In [1]:
import re
import tqdm
import string
from nltk.corpus import stopwords
from nltk.tokenize import TweetTokenizer
import pandas as pd
import numpy as np
import warnings
from argparse import Namespace
from bs4 import BeautifulSoup
from nltk.stem import WordNetLemmatizer
from collections import defaultdict
from sklearn.model_selection import train_test_split
from sklearn.linear_model import LogisticRegression
from sklearn.feature_extraction.text import TfidfVectorizer

warnings.filterwarnings('ignore')

In [2]:
args = Namespace(
    train_file_path = './data/raw_data/labeledTrainData.tsv',
    test_file_path = './data/raw_data/testData.tsv'
)

In [3]:
## Load Data
train_df = pd.read_csv(args.train_file_path, delimiter='\t')
test_df = pd.read_csv(args.test_file_path, delimiter='\t')

In [4]:
## Split data into train and val data
X_train, X_val, y_train, y_val = train_test_split(train_df['review'].tolist(),train_df['sentiment'].tolist(), 
                                                  test_size = 0.3,
                                                 random_state = 121)

In [5]:
len(X_train), len(y_train), len(X_val), len(y_val)
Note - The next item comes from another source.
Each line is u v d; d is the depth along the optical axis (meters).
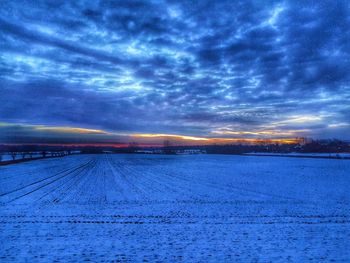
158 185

(17500, 17500, 7500, 7500)

In [6]:
tokenizer = TweetTokenizer()
lemmatizer = WordNetLemmatizer()
stop_words = stopwords.words('english')
remove_words = string.punctuation + '0123456789'

In [7]:
def process_review(review):
    
    review = BeautifulSoup(review).get_text()    
    review = re.sub('^\w+','', review)
    review = re.sub('[.]','', review)
    tokens = tokenizer.tokenize(review)
    tokens = [lemmatizer.lemmatize(w.lower()) for w in tokens]
    clean_tokens = [w for w in tokens if w not in stop_words and w not in remove_words]
    
    return " ".join(clean_tokens)

In [8]:
clean_X_train = list(map(lambda x: process_review(x),X_train))
clean_X_val = list(map(lambda x: process_review(x),X_val))

In [9]:
## Create TF-IDF matrix on train data
vectorizer = TfidfVectorizer(min_df=5, ngram_range=(1,1))
X_train_features = vectorizer.fit_transform(clean_X_train)
len(vectorizer.vocabulary_)

20788

In [10]:
model = LogisticRegression()
model.fit(X_train_features,y_train)

LogisticRegression(C=1.0, class_weight=None, dual=False, fit_intercept=True,
                   intercept_scaling=1, l1_ratio=None, max_iter=100,
                   multi_class='warn', n_jobs=None, penalty='l2',
                   random_state=None, solver='warn', tol=0.0001, verbose=0,
                   warm_start=False)

In [11]:
print(f"Train Accuracy : {model.score(X_train_features,y_train)}")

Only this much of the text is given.